La terza vicenda riportata dal libro (che, sebbene accompagnata da meno scritti delle precedenti, dura una decina d’anni, dal 1948 fino agli inizi degli anni ‘60), quella della “Grande Cordata”, è un esperimento di educazione libertaria, senza alcun setting, in cui la funzione degli educatori è quella di costruire una rete variabile di occasioni di inserimento lavorativo in cui l’utente può muoversi liberamente. Le esperienze oggi più avanzate di inserimento sociale di utenti psichiatrici come l’Individual Placement Support o il Budget di Salute in parte riproducono e mettono a sistema questo tipo di impostazione. Ma Deligny lo fa con poche risorse e mezzi limitati, temporanei. Nel frattempo, nei luoghi tendenzialmente isolati in cui prende l’abitudine di rifugiarsi accompagnandosi con i meno “adattabili”, matura la dimestichezza con il mezzo cinematografico, indagato non solo come strumento estetico ma come mezzo di produzione della realtà e quindi come pratica (anti)pedagogica. Lungo questo percorso si incammina verso il ritorno al rapporto con gli autistici che «non chiedono alcuna liberazione»: sarà un ulteriore campo di immersione pratica e teorica da cui svilupperà un nuovo interesse per le possibilità di comunicazione che si trovano oltre il linguaggio, attraverso «i segreti di questa materia sconosciuta che sta tra gli uni e gli altri e che chiamiamo l’ambiente». È il «tentativo delle Cévennes» che porterà avanti per trent’anni, dal 1968 fino alla morte, avvenuta nel 1996, con ragazzini autistici e mutacici, che il curatore promette di raccontare in una seconda antologia di testi.

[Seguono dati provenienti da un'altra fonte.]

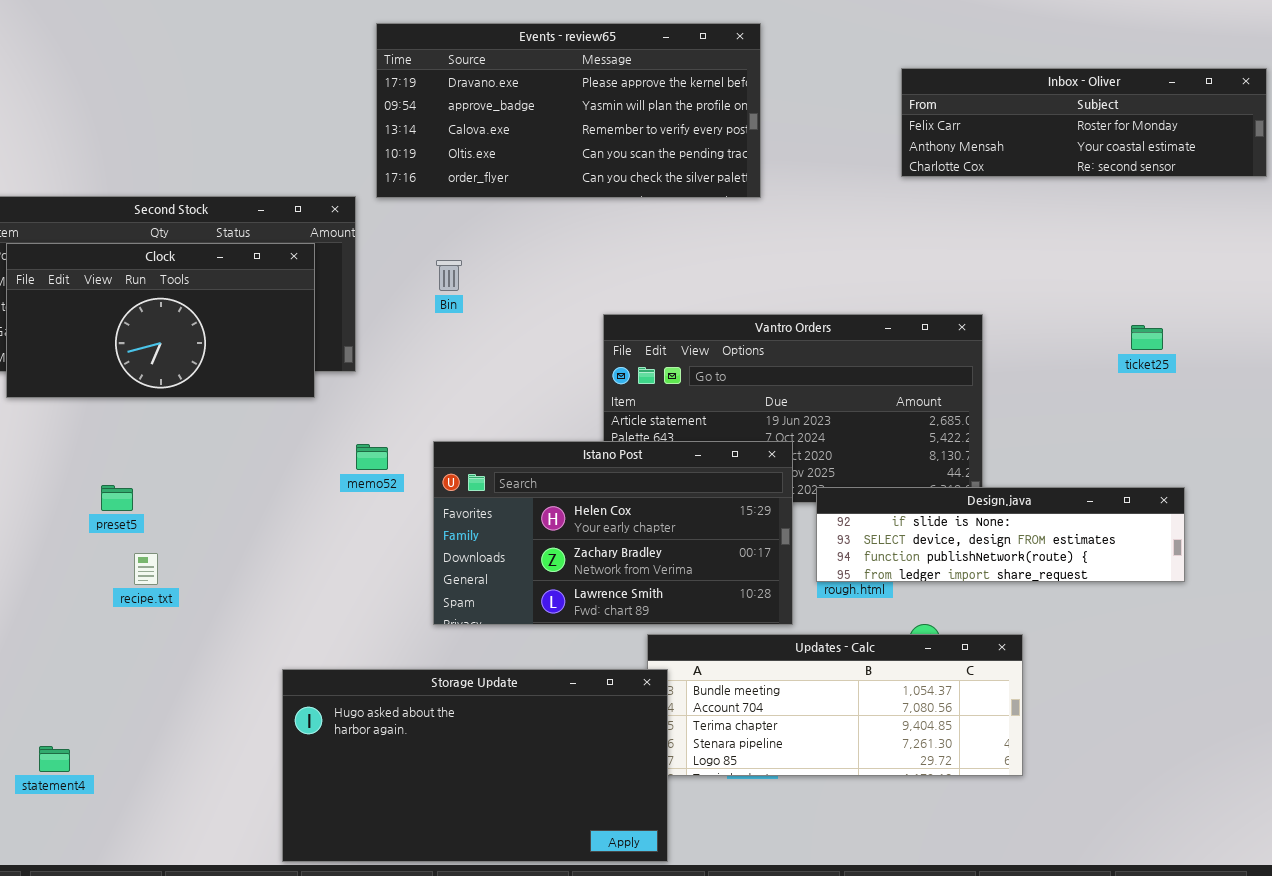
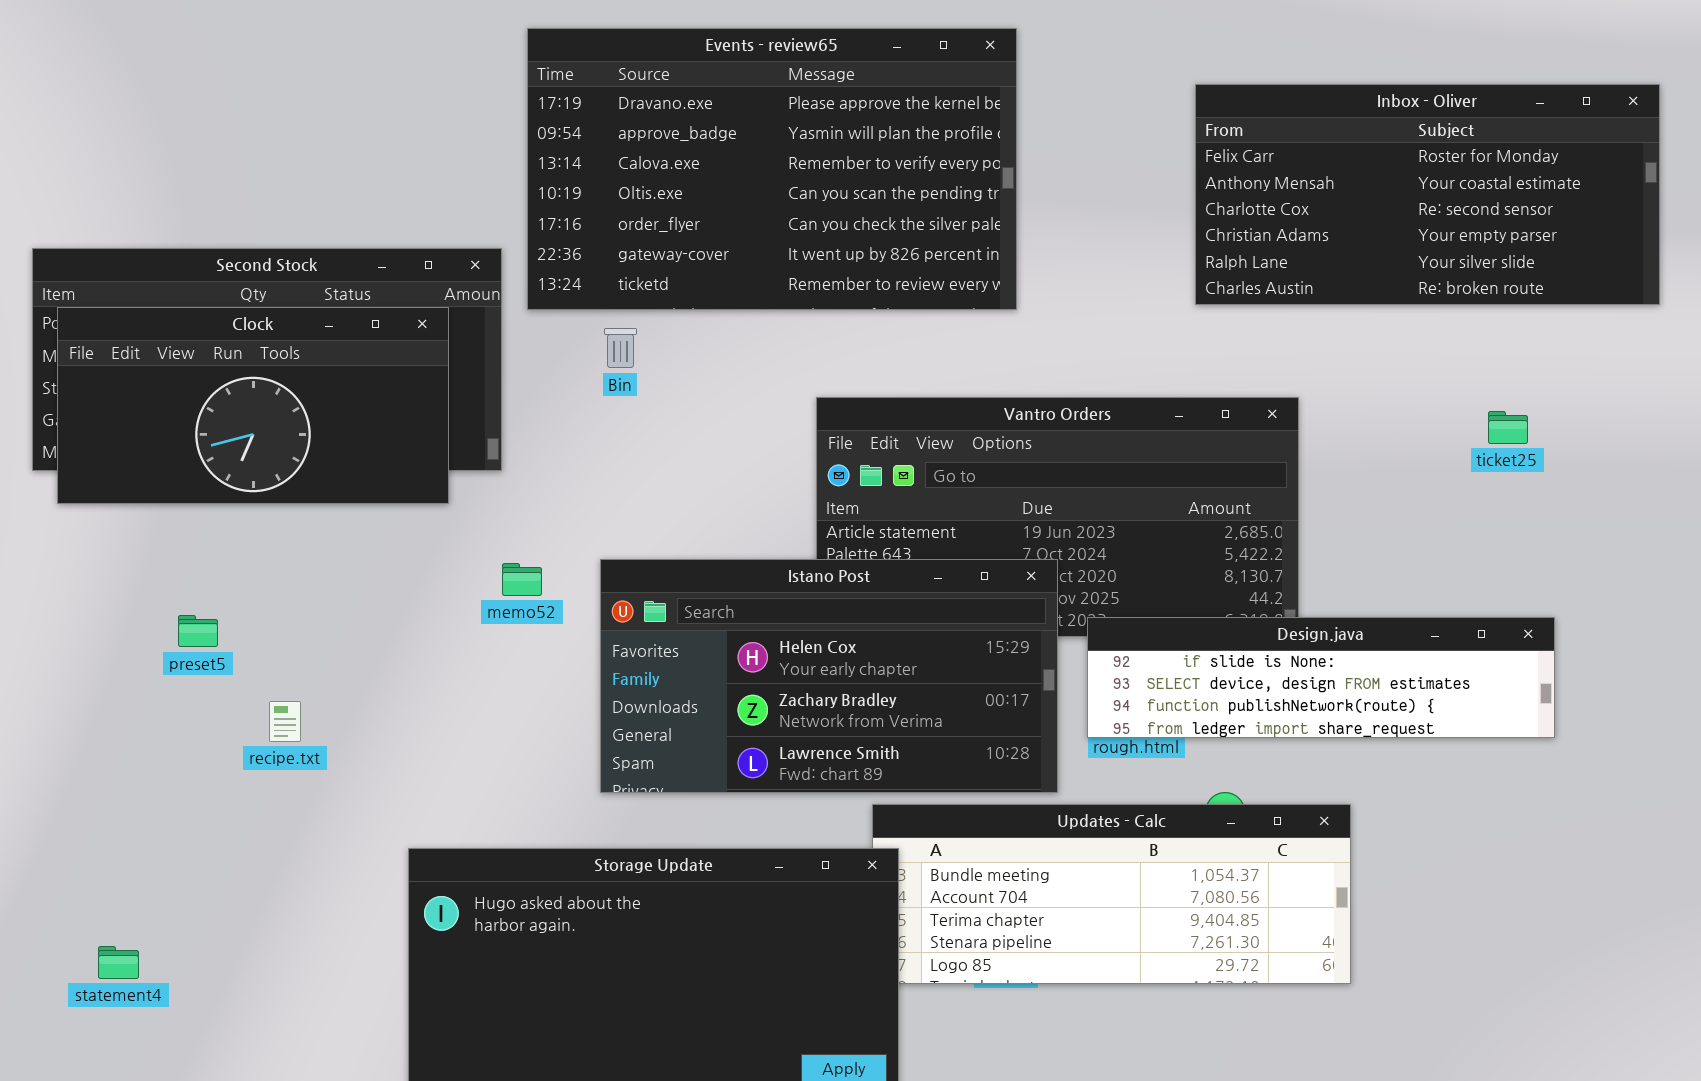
Events - review65: [376,23,761,198] -> [527,28,1017,310], resized
Inbox - Oliver: [901,68,1267,177] -> [1195,84,1660,305], resized
recipe.txt: [134,553,158,585] -> [269,701,301,742], moved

Deligny è oggi centrale per la capacità autocritica con cui ha saputo scavare nelle contraddizioni che il ruolo di educatore implica; il suo posizionamento critico e autocritico gli permette di tenersi lontano da ogni ideologia rassicurante, sia essa tecnica o politica. Nel suo finale congedo da ogni intenzione terapeutica e rieducativa c’è il rifiuto della dimensione manipolatoria e paternalistica del linguaggio, spesso condivisa dalle organizzazioni moralizzatrici per l’infanzia “difficile” e dai militanti istituzionali.

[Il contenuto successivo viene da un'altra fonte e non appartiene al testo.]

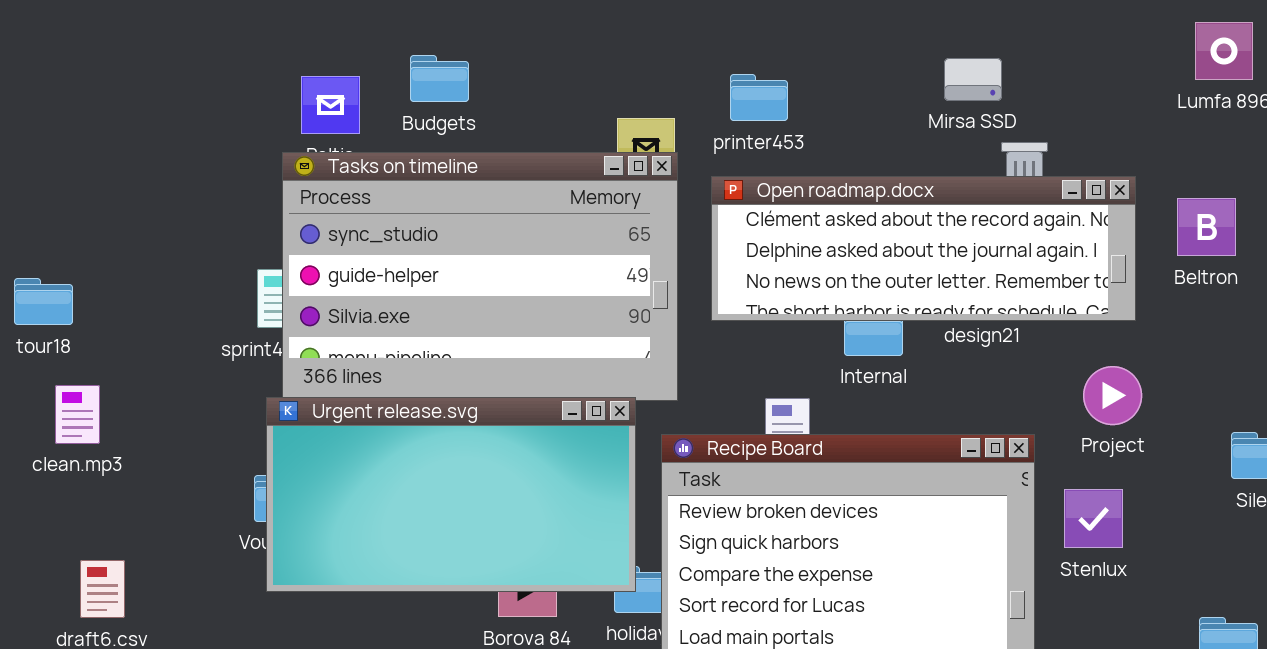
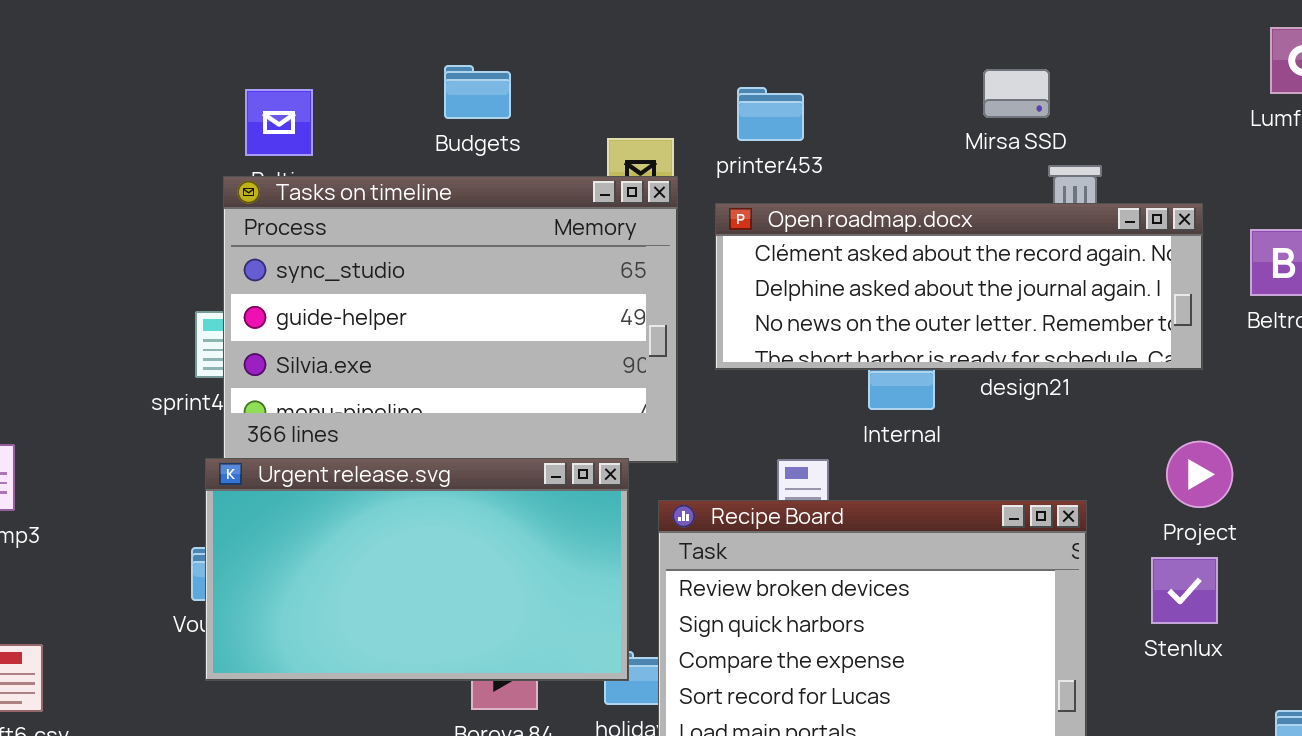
Budgets: [410,55,469,102] -> [444,65,511,119], moved
Project: [1083,366,1142,425] -> [1166,441,1233,508], moved
Stenlux: [1064,489,1123,548] -> [1151,557,1218,624], moved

Pur restando per tutta la vita un critico del capitalismo e un rivoluzionario, la sua difficoltà di inquadramento ufficiale richiama altre vicende biografiche da cui emerge il rapporto teso tra le esperienze anti-istituzionali e le organizzazioni formali della sinistra nella seconda metà del XX secolo. Come è accaduto a Franco Basaglia, impossibilitato a sviluppare le sue pratiche nell’Emilia “rossa” degli anni ’70 (prima a Bologna poi a Parma) e a Félix Guattari, osteggiato dai sindacati e dalla sinistra ufficiale durante le sperimentazioni alla clinica di La Borde, le battaglie locali che puntavano a connettere il proprio campo specifico con il campo politico più generale hanno sempre dovuto dibattersi tra processi di recupero funzionale all’esistente e scontri con i caratteri “egemonici” delle organizzazioni formali di sinistra.

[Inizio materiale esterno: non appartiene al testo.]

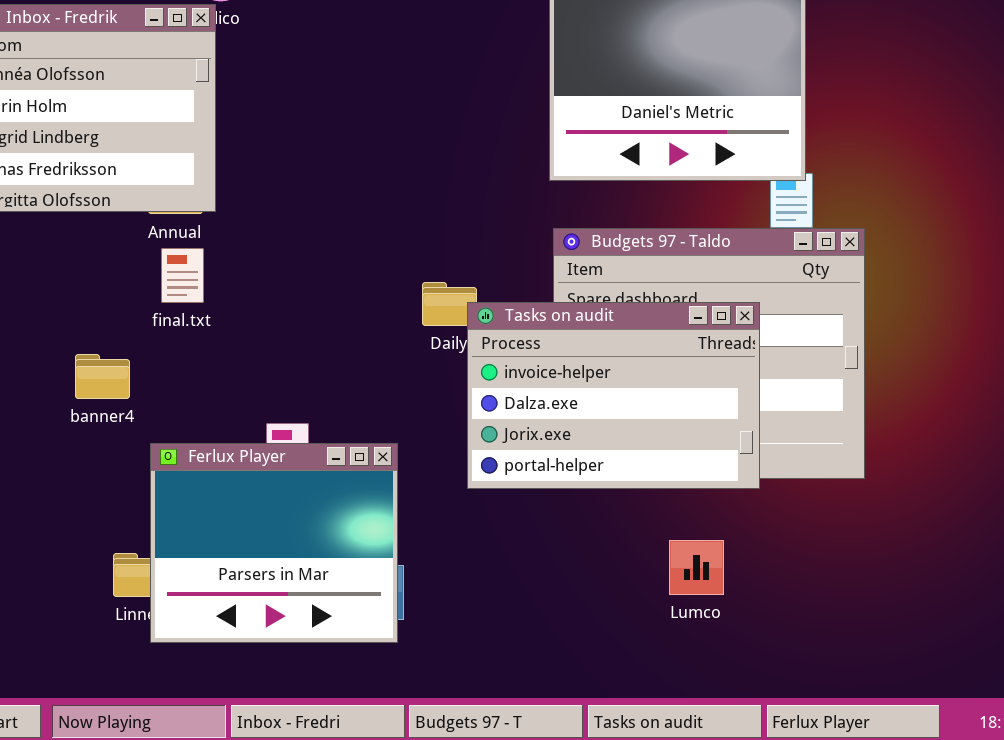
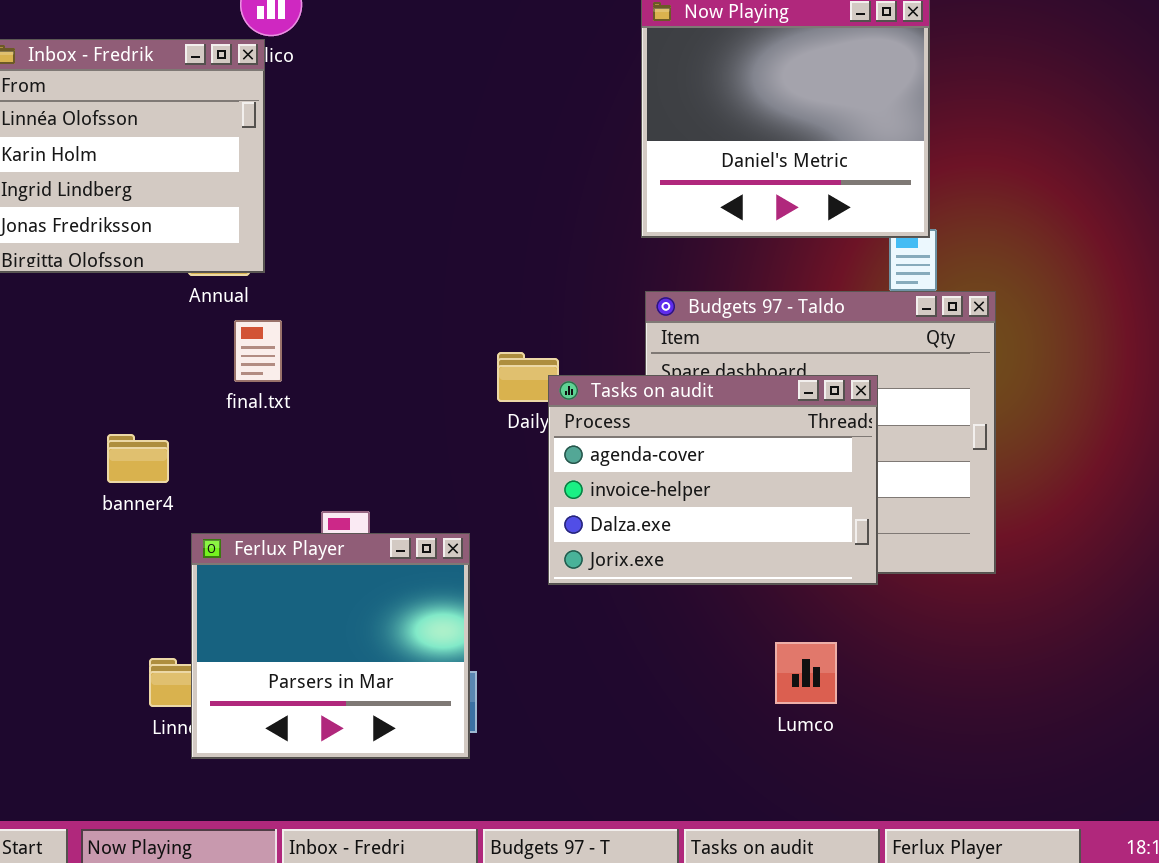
final.txt: [161,248,204,303] -> [234,320,282,382], moved
Tasks on audit: [467,302,760,489] -> [548,375,878,585], scrolled up 1 row

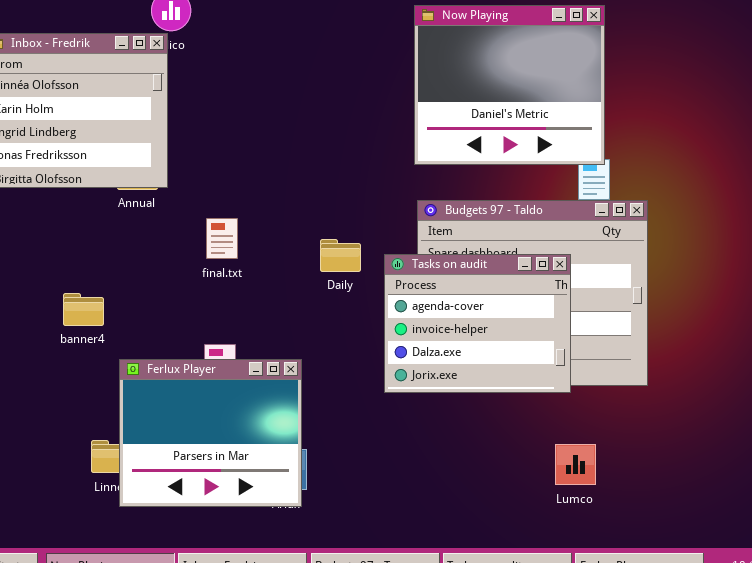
final.txt: [234,320,282,382] -> [206,218,238,259], moved
Tasks on audit: [548,375,878,585] -> [384,254,571,393], resized
Lumco: [775,642,837,704] -> [555,444,596,485], moved

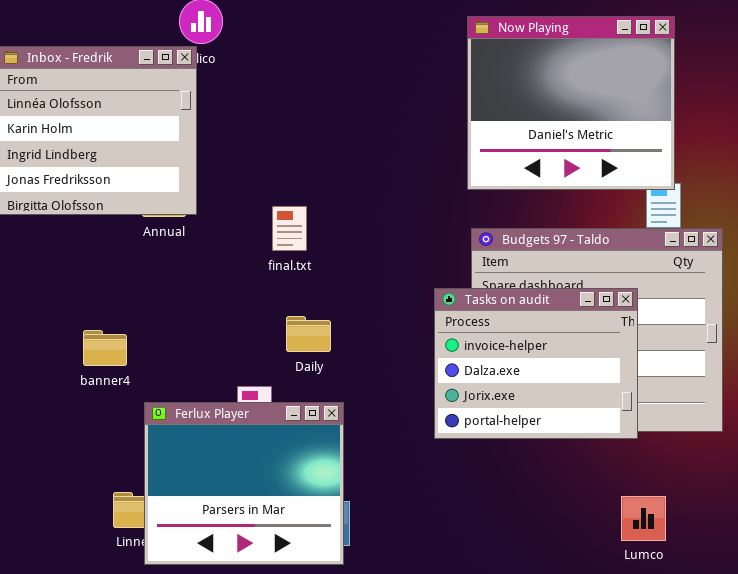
final.txt: [206,218,238,259] -> [272,206,307,251], moved
Daily: [320,239,361,272] -> [286,316,331,352], moved
Tasks on audit: [384,254,571,393] -> [434,288,638,439], scrolled down 1 row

Oggi la sua esperienza ci lascia la consapevolezza autocritica che, nel ruolo di educatore, è importante liberare il proprio sguardo per liberare i ragazzi dalla pesantezza di qualsiasi oggettivazione professionale, ideologica, morale. In bilico costante tra ricerca e rivolta, tra mandato istituzionale e libertà, tra l’essere dei poveri vagabondi senza speranza e l’essere efficaci, Deligny ricorda l’importanza di riflettere costantemente e in modo critico sul proprio posizionamento.